I have a printed Japanese language intonation dictionary that I would like to convert into a machine readable file format.

One difficulty that prevent simple OCR is the special intonation 'guides' printed above the readings that indicate intonation. I've attached a scan of some pages from dictionary as examples.

Here are the first four entries from the dictionary, including the above text marks that indicate intonation.

アー (~言う, ~した) →61

アー (~は行かない, ~だこうだ) →76, 86a 【感】(~驚いた) →66

アークトー arc 灯 →15

 ───┐ ─┐
アーケード,アーケード arcade →9

And one more (from page 1) to highlight the use of handakuten (カ゚キ゚ク゚ケ゚コ゚):

アイキョーケ゚ン (間狂言) →15

Each entry in the dictionary has the following pattern:

1- one or more readings (with intonation above) separated by commas
2- a space
3- one or more word data sectionss

Word data is:

a- the word
b- descriptive data about the word

I would need the above turned into a file with three columns,:

1- the reading with intonation
2- the intonation patter (H: High, L: Low)
3- the word(s) only (no descriptive data)

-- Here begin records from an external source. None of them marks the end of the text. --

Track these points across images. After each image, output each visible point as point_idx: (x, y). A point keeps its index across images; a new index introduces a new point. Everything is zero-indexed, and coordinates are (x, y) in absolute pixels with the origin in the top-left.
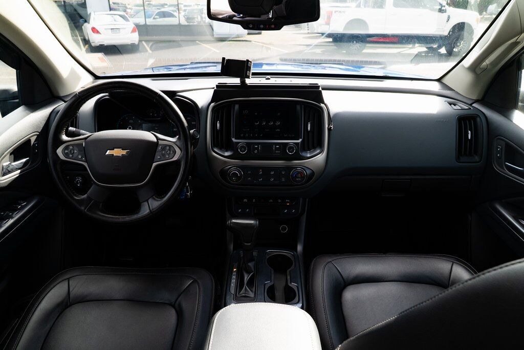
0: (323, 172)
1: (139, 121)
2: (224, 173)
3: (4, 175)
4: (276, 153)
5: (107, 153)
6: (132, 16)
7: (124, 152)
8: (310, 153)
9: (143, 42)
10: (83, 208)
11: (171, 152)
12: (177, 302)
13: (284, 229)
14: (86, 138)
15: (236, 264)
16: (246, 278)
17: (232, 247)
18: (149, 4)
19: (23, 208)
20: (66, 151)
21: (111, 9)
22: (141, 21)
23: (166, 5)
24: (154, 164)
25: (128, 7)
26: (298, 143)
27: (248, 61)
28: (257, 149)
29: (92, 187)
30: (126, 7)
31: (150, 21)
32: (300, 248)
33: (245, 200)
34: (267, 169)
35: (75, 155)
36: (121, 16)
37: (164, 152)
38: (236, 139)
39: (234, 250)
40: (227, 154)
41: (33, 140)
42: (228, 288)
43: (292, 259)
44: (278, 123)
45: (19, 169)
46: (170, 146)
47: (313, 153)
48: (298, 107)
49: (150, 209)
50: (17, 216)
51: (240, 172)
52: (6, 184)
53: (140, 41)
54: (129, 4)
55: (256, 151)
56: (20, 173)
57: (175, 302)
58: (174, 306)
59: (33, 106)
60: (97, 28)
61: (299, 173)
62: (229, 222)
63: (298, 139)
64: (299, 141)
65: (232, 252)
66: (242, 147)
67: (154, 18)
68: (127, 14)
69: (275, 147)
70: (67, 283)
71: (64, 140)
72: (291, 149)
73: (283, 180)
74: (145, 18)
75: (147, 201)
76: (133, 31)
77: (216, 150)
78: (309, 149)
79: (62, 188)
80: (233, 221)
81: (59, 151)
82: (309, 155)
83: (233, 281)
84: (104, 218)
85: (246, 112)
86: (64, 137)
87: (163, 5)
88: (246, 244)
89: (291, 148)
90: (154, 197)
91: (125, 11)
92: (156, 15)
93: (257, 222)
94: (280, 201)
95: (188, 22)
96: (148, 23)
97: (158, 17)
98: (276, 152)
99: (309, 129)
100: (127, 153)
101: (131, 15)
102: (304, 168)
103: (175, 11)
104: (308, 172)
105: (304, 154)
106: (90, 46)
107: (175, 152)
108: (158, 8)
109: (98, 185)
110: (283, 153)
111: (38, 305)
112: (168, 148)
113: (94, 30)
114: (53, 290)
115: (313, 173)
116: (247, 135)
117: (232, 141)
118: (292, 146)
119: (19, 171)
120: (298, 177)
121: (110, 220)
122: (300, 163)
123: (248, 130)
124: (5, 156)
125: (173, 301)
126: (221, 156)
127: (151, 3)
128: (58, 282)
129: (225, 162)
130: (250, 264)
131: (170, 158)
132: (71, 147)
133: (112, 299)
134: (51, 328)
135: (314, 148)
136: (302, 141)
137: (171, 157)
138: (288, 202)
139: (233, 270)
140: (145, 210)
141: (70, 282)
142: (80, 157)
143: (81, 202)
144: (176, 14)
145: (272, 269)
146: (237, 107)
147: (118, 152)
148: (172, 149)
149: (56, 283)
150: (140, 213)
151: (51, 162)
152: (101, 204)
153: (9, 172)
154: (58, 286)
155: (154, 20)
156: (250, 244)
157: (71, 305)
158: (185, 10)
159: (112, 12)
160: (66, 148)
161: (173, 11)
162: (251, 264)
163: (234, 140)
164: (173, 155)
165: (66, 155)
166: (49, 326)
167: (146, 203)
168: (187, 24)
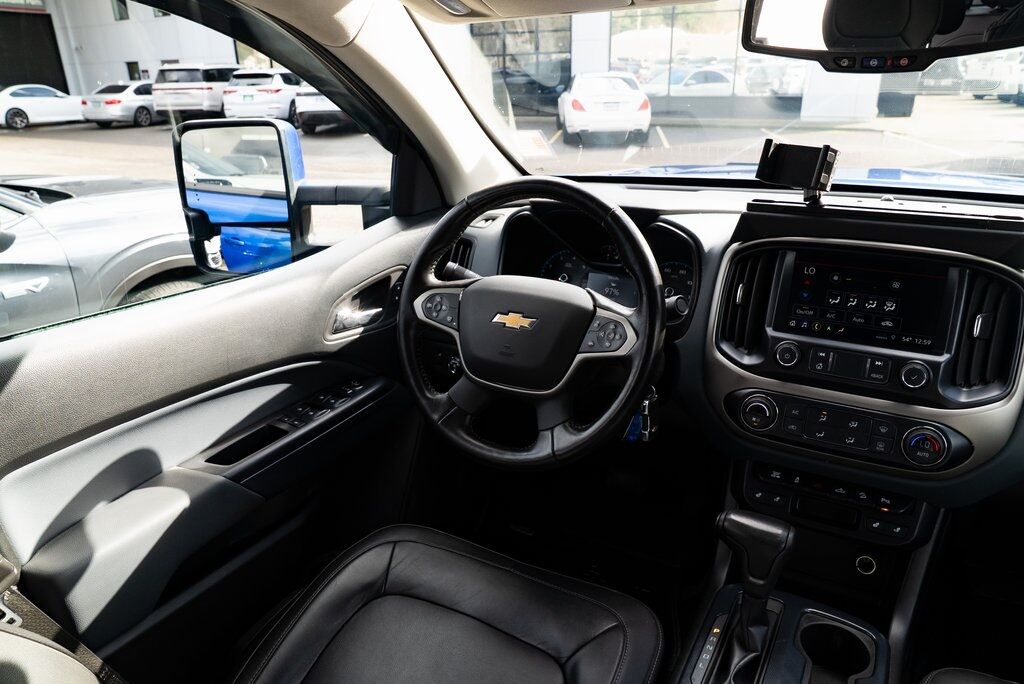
0: (1003, 449)
1: (584, 267)
2: (734, 402)
3: (336, 331)
4: (875, 379)
5: (495, 320)
6: (646, 81)
7: (526, 322)
8: (969, 394)
9: (658, 128)
10: (436, 417)
11: (617, 337)
12: (573, 660)
13: (867, 566)
14: (466, 286)
15: (722, 619)
16: (738, 660)
17: (723, 575)
18: (682, 59)
19: (355, 394)
20: (429, 305)
21: (610, 69)
22: (660, 89)
23: (715, 59)
24: (579, 357)
25: (644, 64)
26: (939, 364)
27: (827, 148)
28: (825, 360)
29: (460, 381)
30: (640, 66)
31: (677, 90)
32: (898, 629)
33: (776, 475)
34: (842, 413)
35: (442, 314)
36: (625, 80)
37: (602, 334)
38: (775, 329)
39: (728, 582)
40: (747, 360)
41: (395, 277)
42: (689, 671)
43: (871, 650)
44: (890, 307)
45: (363, 325)
46: (617, 324)
47: (976, 396)
48: (954, 273)
49: (553, 450)
50: (342, 406)
51: (772, 408)
52: (336, 349)
53: (652, 126)
54: (645, 60)
55: (820, 366)
56: (363, 332)
57: (569, 658)
58: (562, 667)
59: (409, 219)
60: (582, 101)
61: (925, 439)
62: (723, 517)
63: (941, 354)
64: (943, 358)
65: (722, 585)
66: (786, 350)
67: (686, 85)
68: (638, 78)
69: (873, 363)
70: (391, 549)
71: (430, 285)
72: (913, 374)
73: (880, 447)
74: (669, 84)
75: (552, 429)
76: (644, 106)
77: (725, 347)
78: (969, 384)
79: (409, 373)
80: (733, 517)
81: (418, 303)
82: (963, 399)
83: (706, 657)
84: (468, 445)
85: (811, 271)
86: (432, 279)
87: (708, 61)
88: (751, 578)
89: (913, 372)
90: (567, 424)
91: (636, 72)
92: (690, 78)
93: (791, 535)
94: (863, 496)
95: (750, 92)
96: (672, 94)
97: (693, 82)
98: (874, 375)
99: (976, 331)
100: (531, 324)
101: (645, 79)
102: (945, 429)
103: (730, 71)
104: (956, 441)
105: (949, 394)
106: (565, 132)
107: (624, 338)
108: (699, 65)
109: (468, 378)
110: (893, 382)
111: (335, 576)
112: (612, 327)
113: (576, 105)
114: (364, 557)
115: (968, 448)
116: (805, 325)
117: (766, 332)
118: (919, 367)
119: (361, 329)
120: (923, 450)
121: (478, 450)
122: (936, 415)
123: (811, 313)
124: (344, 299)
125: (566, 654)
126: (734, 361)
127: (687, 57)
128: (377, 543)
129: (741, 378)
130: (752, 629)
131: (614, 347)
132: (438, 299)
133: (455, 607)
134: (343, 626)
135: (985, 382)
136: (948, 362)
137: (616, 344)
138: (886, 505)
139: (711, 629)
140: (542, 450)
141: (396, 551)
142: (449, 319)
143: (435, 404)
144: (729, 76)
145: (809, 659)
146: (790, 258)
147: (514, 321)
148: (619, 330)
149: (374, 544)
150: (533, 452)
151: (402, 322)
152: (469, 417)
153: (345, 328)
154: (374, 551)
155: (685, 88)
156: (761, 582)
157: (386, 594)
158: (750, 69)
159: (613, 73)
160: (430, 299)
161: (725, 70)
162: (757, 632)
163: (770, 331)
164: (619, 342)
165: (427, 311)
166: (340, 621)
167: (549, 433)
168: (748, 94)
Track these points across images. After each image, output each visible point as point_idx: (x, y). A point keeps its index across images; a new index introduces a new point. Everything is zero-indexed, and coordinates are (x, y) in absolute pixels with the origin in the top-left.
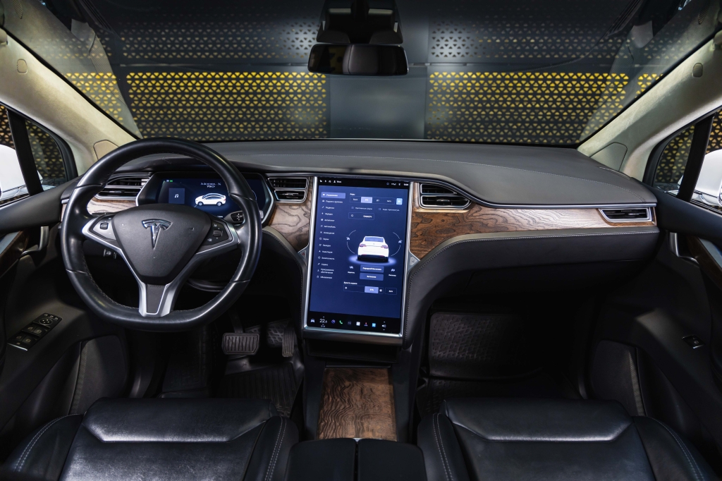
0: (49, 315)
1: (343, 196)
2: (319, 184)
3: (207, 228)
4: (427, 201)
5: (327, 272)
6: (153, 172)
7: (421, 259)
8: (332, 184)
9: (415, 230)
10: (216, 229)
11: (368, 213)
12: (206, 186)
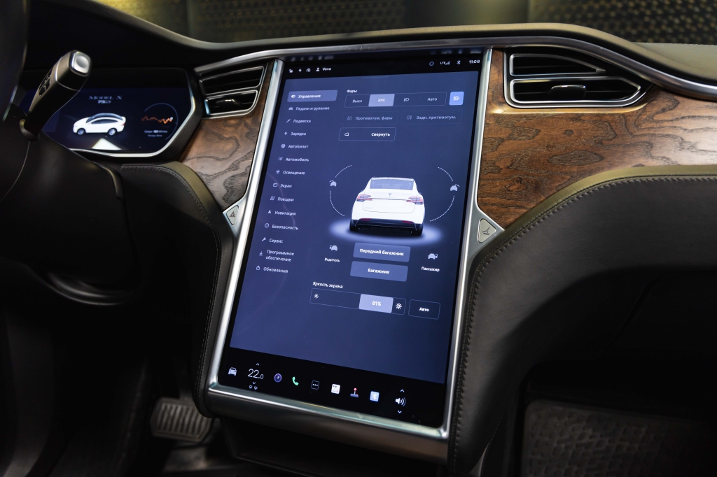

For the five entries above, the result would be:

アー {LH} (~言う, ~した)
アー {HL} (~は行かない, ~だこうだ)
アークトー {LHHHH} arc 灯
アーケード,アーケード {HHHLL,HLLLL} arcade
アイキョーケ゚ン {HHHHLLL} (間狂言)

I've tried to keep the above simple, but I'm sure I am missing some edge cases.

Please don't hesitate to ask if anything is not clear or you have questions.

I don't know much about OCR, so I am hoping you will be able to help me figure out the following:

1- Is what I am asking for possible?
2- How long will it take (or how much will it cost)?

I have two mains questions for this project:

Firstly, I understand the basics of OCR, but I don't see how OCR can get the intonation information from the scans. Can you describe how you can achieve this a bit more?

Secondly, I'm worried about extracting data for the third column.

From the samples you can see that there is a lot of extra information in the dictionary's third 'column'. For me it's garbage since I just want the word(s).

Will it be possible to extract the words from all that 'garbage', and if so how do you propose to do it?